Monday, August 08, 2005

the taximen of cleveland 1

Luxury, its soft, bouncy lap. Sitting in the kitchen, eating ice cream and reading Ian Hacking, looking up occasionally to see the afternoon sunlight through the back windows, and through the open door my plants, all of them still alive after weeks and weeks of care by me, the renowned herbicide. I go out on the porch often to talk to the plants and try to cool off my lungs. Lately the air has mostly been still, stifled with heat, the molecules in their hellbent acceleration knocking anything in their way flat on its back. Including me: there’s a spot in the middle of my living room where the floor is frosty on the very hot days. Why the people below me would have an air conditioner in the middle of their apartment is not completely clear to me, but sometimes I lie down on the floor there to cool off. It’s like hooking on to my neighbor’s internet connection.
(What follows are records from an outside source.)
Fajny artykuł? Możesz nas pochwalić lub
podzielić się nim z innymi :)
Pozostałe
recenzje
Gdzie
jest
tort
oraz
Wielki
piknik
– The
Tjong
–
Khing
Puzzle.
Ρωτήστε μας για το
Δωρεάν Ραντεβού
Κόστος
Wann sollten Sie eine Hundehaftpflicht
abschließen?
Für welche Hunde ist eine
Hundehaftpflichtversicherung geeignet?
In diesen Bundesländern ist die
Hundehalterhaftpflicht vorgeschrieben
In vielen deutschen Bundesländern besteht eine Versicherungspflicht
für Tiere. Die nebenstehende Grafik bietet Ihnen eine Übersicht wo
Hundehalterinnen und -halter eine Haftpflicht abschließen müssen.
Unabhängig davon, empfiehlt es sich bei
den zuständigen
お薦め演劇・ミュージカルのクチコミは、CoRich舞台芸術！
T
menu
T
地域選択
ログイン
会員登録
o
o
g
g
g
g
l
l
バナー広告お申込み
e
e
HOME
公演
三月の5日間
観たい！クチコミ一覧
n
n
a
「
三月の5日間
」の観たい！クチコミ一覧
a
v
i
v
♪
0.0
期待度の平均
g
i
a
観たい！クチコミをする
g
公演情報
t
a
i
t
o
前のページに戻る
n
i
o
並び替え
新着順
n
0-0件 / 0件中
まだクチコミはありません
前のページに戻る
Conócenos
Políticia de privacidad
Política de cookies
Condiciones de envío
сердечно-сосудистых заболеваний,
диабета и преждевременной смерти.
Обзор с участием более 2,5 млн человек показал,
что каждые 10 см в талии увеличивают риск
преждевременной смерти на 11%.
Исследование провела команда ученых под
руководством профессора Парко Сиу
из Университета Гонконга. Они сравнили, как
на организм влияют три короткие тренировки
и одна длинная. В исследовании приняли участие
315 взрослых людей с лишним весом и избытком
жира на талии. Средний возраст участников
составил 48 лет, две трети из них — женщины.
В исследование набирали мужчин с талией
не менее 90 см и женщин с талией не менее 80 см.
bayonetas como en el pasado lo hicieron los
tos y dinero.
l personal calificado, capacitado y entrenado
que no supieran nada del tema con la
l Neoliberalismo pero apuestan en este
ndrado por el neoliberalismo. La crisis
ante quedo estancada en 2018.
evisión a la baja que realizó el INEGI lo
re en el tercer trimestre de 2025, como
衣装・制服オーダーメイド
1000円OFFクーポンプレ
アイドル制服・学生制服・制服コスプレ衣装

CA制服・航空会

We’ve had a month or so of quiet around here since the big explosion that any normal person not familiar with local ritual could have been forgiven for thinking was a war. The Fourth of July is not a triflling matter in Logan Square. During the day someone let off a very loud firework right near my car as I drove down the street (I reacted as a dog would: anger and whimpers), but the real noise started a bit before sunset. By nightfall the air was actually foggy with smoke, stinky with sulfur that you could smell all the way in the house. We walked out to get some supplies for the barbeque and stopped to watch a group of people ranging in age from five to fifty setting off exploves next to their cars and on their porches. A police car drove by, leisurely. Carnival in the traditional sense. Two days later I saw some large, flatish cardboard boxes piled up in a tumbling way, several tall stacks at the mouth of an alley. They had a kind of beehive of round cardboard tubes in them, and Chinese writing describing the contents as some sort of flower. Firecracker cartons.

By this time my traveling companion had, luckily for her, left for greener, hillier, cooler climes. We’d traveled from the east coast to the middle, the good old American way, for a good old American purpose: to transport our means of transportation. I’ve had a, and been in proximity to the, car for the better part of a year now, and my driving has gone from jerky and unpredictable, frightened and audacious, to only occasionally spastic (although it has stayed steadily self-righteous from beginning to end—I’m the sort of person who remarks snidely to her closed windows, “Yes, that’s lovely, just stand *right* *there* in the midde of the lane like that, that’s just a great place to stand”). But driving pretty much the entire way from western Massachusetts to Chicago (my traveling companion managed to wrest the wheel away from me for a couple of hours only) makes me feel like I have fulfilled the requirements for a certificate of driving. Not a certificate of good driving, necessarily; but I feel I ought to—I mean I could—I mean I wouldn’t feel an imposter to—have a little plaque on the wall that said, “This is to certify that / Blahgstein / drives.”